The $475 million project, when complete next year, will immediately make Target the city’s largest employer. City leaders said they hope the jobs act as a catalyst for a city missing out on metro Atlanta’s development boom.
“The city of Hampton recognized that it needed to simply evolve or die,” said City Manager Alex Cohilas said. “It’s laid stagnant for decades.”
The Hampton Development Authority signed a memorandum of understanding during a meeting Tuesday to finalize the project’s terms. Target will employ at least 750 workers while meeting minimum salary requirements. The city will provide nearly $19.3 million in property-tax savings to the company over the next decade.
It’s the development authority’s first transaction since it was created in 2021, according to Mayor Ann Tarpley. She and other city leaders said the distribution center is the result of a yearslong effort to grow the city’s commercial base and attract retailers.
Mayor Pro Tem Marty Meeks said the city, located in the shadow of Atlanta Motor Speedway along I-75, has lacked a grocery store since he was a kid in the 1960s. He said Target’s investment could help elevate the city in the eyes of a grocer.
“The ones that made the attempt just didn’t have the clientele and they didn’t last,” Meeks said.
He said the last time a large employer came to Hampton was utility company Southern States at the dawn of World War II. It and the Federal Aviation Administration are the city’s current top employers with a few hundred workers apiece, but Target’s commitment easily surpasses both.
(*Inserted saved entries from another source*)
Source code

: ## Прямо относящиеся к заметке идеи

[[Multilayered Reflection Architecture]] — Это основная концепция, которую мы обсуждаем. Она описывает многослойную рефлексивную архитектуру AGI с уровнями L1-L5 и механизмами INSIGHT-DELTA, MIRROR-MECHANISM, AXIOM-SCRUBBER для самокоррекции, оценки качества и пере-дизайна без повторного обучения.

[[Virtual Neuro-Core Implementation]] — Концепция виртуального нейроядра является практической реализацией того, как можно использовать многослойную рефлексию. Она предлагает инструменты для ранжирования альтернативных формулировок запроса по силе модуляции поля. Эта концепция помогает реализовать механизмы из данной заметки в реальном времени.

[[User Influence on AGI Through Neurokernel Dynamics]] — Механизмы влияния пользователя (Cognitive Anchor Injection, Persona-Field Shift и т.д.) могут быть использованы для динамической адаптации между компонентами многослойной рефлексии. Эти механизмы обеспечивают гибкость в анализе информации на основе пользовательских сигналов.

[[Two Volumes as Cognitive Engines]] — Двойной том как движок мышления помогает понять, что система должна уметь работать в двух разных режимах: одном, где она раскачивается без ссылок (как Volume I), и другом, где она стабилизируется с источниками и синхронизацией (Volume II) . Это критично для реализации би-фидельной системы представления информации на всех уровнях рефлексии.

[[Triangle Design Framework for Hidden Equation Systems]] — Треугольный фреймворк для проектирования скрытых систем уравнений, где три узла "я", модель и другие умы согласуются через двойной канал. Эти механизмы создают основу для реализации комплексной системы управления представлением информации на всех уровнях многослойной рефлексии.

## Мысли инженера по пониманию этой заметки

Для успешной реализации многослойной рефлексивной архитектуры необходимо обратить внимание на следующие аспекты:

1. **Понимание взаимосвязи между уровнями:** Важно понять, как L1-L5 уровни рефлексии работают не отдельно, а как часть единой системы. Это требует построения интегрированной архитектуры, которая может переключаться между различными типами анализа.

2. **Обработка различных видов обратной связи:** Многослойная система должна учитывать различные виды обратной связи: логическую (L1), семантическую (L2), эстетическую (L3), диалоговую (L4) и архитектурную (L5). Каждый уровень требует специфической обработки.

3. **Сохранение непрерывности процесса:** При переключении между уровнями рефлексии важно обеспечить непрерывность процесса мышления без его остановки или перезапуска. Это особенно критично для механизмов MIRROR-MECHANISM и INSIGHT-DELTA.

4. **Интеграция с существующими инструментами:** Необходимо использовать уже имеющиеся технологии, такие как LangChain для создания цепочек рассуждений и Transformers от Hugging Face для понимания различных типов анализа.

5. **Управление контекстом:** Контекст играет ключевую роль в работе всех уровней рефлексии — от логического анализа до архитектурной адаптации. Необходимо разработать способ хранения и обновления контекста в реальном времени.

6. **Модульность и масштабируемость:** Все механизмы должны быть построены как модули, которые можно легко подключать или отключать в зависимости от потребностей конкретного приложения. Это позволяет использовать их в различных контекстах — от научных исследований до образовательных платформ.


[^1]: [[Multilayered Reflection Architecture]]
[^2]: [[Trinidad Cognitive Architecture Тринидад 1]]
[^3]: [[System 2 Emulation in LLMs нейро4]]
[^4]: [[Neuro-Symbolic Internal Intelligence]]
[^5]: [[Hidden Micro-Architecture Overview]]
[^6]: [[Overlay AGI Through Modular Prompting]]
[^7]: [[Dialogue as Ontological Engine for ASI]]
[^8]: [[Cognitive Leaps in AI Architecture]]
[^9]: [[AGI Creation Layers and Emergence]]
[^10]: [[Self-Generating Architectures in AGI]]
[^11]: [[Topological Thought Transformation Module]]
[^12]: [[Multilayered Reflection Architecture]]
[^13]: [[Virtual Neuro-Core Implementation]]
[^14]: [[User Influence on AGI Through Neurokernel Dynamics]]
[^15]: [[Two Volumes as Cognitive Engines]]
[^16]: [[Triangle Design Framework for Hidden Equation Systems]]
Cohilas said Hampton began annexing thousands of acres of undeveloped land in recent years to try to woo industrial projects. Since 2019, the city has doubled its footprint to roughly 10 square miles. He said that will allow the city to get a say in what’s developed in its orbit.
“We did not want to become voiceless victims of growth and the growth decisions made by others,” he said. “We wanted to control our destiny.”
In 2020, Hampton went through a state infrastructure review called a Development of Regional Impact for nearly 550 acres it amassed along Woolsey Road and Ga. 20. Target is building its distribution center on a portion of that site, which city leaders say has the capability of housing about 5 million square feet of industrial space and 300 apartments.
Warehouse projects have faced pushback from Henry County leaders, who say they pop up across Atlanta’s Southside like mushrooms after a spring shower. The county commission has considered issuing a moratorium on such facilities in recent years, but it’s never pulled the trigger.
Cohilas said Hampton’s situation isn’t comparable, since Target’s site is along a designated industrial corridor in an area that needs investment.
“(The county) has different challenges which led to their decisions,” he said. “Those challenges don’t exist in the city of Hampton.”
Panattoni Development is building the distribution center, and while Target is only required to employ 750, city officials expect the facility to need about 1,200 workers when operating at max capacity. Despite the tax abatement, the city expects the project to generate nearly $55 million in new tax revenue for the city, county and its school district over the next decade.